In general, I think The ASCENT Approach provides a helpful framework for simplifying the complex dynamic processes of couples in recovery. It delineates these processes into a sort of stage theory of recovery for couples. Mindfulness is the practice I connect with and use in my therapy work around the tasks of Engaging in Your Life and Nurturing Your Spirituality. I recognize that the degree of mindfulness suggested here might sound intimidating or overly demanding. Is total acceptance of the transitory nature of experience too much to ask of people struggling with addiction and the day to day challenges of reauthoring their lives in recovery? I recognize that it is a challenging project at the outset. However, mindfulness is simply a skill, and like all other skills, requires practice. For those who put in the practice time, the skill of mindfulness eventually “clicks.” I believe that it is a skill that is well worth the time and effort to develop. Both individuals and couples can put this skillset to good use to better confront obstacles of varying degrees of complexity in the interactive dynamic of recovery. Most importantly, cultivating the capacity for awareness of background assumptions and reactivities that keep us locked into old maladaptive scripts, narratives and patterns of mental suffering is the most efficient and globally applicable skill for Engaging in Your Life more fully.

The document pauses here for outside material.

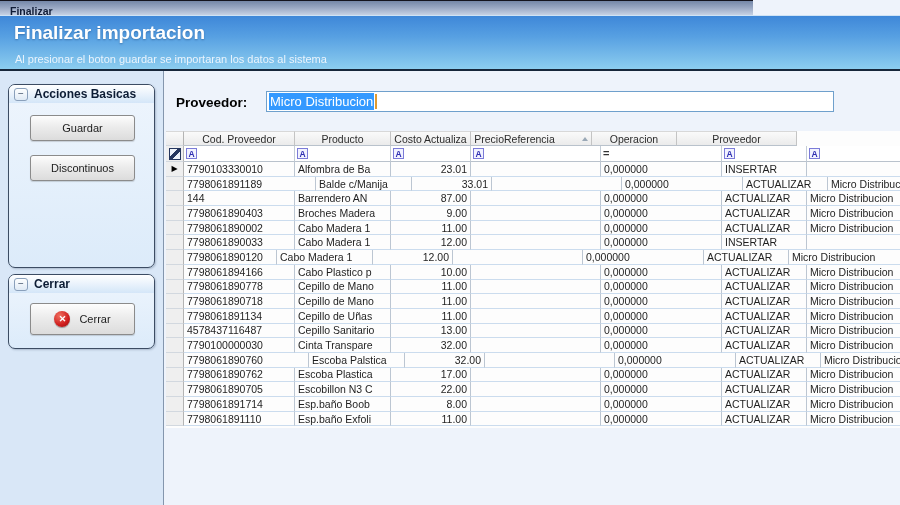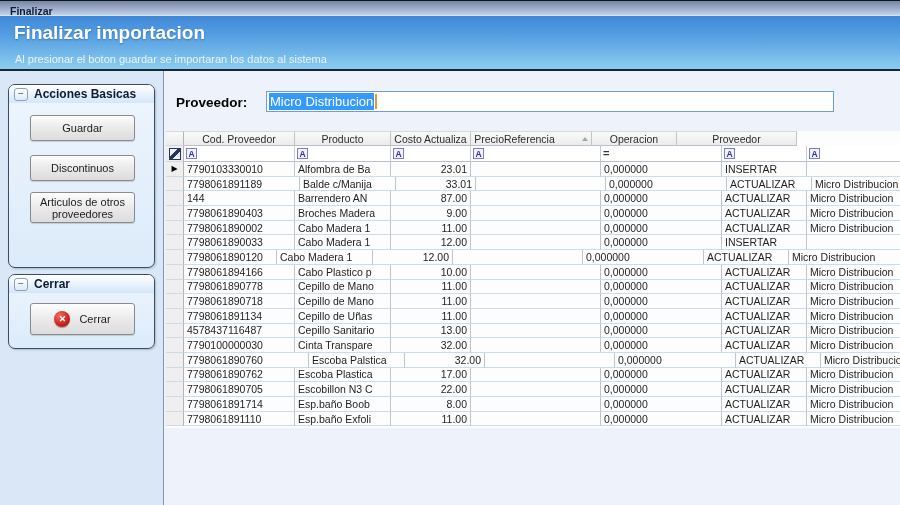"Finalizar" .titlebar { width: 900px -> 753px }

Perhaps the only real injury one can inflict on the other in a couple is not accepting where the other person is and expecting them to be different in that moment. Both individuals and couples tend towards who they have been in the past by virtue of habit and homeostasis. Mindfulness is a way we can break that regressive tendency and free ourselves and our relationships to experience the fullness of the present moment together. It is an incontrovertible fact that the quality of our experience in each moment is always determined by the quality of our attention. Mindfulness takes full advantage of this fact.